Use directional words instead of numeric values when only the gradient direction matters
For overview reading in quantitative color keys, use directional words on legends with metrics that need heavy explanation when the message is relative more-or-less change to improve readability and mitigate distracting units for readers who only need the general idea.
- purpose:refine
- basis:heuristic
- data:quantitative
- quality:readability
- lever:text-annotation
- component:legend:use
- reading-mode:overview
- needs:low-domain-knowledge
advice
Directional labels
Replace numeric values with directional words when the reader only needs the direction of the gradient. For example, label the key with endpoints such as “less” and “more” or “worse” and “better” instead of printing the full metric values and units.
reason
General direction can be enough
Some metrics take too much explanation to help in a legend. When readers only need to know which areas are lower or higher, directional words communicate the message faster than technical values.
Mechanism: Directional labels remove distracting units and focus the key on the core interpretation the reader needs.
Evidence: The post says that values and units can be omitted entirely in favor of a general “less/more” or “worse/better” when the metric needs lots of explanation, may confuse readers, and does not add useful understanding, while also noting that static visualizations should err toward showing more values if exact reading matters. (Muth, 2023)
context
Use when the legend's job is only directional
- User Goal: Grasp which areas or values are lower or higher.
- Data: Quantitative color scale based on a metric that is hard to explain or not useful to decode exactly.
- Chart Setting: The chart message is relative intensity, and exact numeric reading is not the main task.
- Audience: Readers may not have much domain knowledge about the metric itself.
- Success Criterion: Readers get the general idea without being slowed by technical units.
exceptions
Do not use when exact values must be read from the key
Break it when: Readers need exact values, especially in a static visualization. Why: A general directional label removes numeric information they may need to interpret the chart.
costs
Cost of simplifying the scale text
Sacrifice: You give up precise numeric interpretation in the key itself.
Risk: The simplification can go too far when the chart requires exact numeric reading.
Mitigation: Keep numeric labels when exact value lookup is part of the task.
mistakes
Common overtechnical legend failure
Mistake: Keep technical values and units in the key when they add confusion but not insight.

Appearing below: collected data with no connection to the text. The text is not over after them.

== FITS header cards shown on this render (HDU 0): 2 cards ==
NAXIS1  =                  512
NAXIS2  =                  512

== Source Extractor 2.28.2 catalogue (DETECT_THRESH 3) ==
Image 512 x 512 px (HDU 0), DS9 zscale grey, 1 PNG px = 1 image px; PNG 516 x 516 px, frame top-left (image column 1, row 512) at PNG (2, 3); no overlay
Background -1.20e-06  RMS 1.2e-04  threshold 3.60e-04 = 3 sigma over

Why it fails: The legend gets harder to read without helping readers understand the chart better.
check
Quick review for directional sufficiency
Failure Sign: The key is full of technical units, but the chart message is simply high versus low.
Quick Check: Ask whether replacing the numbers with “less/more” changes the interpretation readers need.
Stronger Test: Confirm that exact values are either unnecessary or available somewhere else in the experience.
fix
Concrete edits for overtechnical keys
- Replace numeric endpoints with directional words such as “less” and “more.”
- Remove units that do not add useful understanding.
- Keep the legend focused on the gradient direction rather than the metric definition.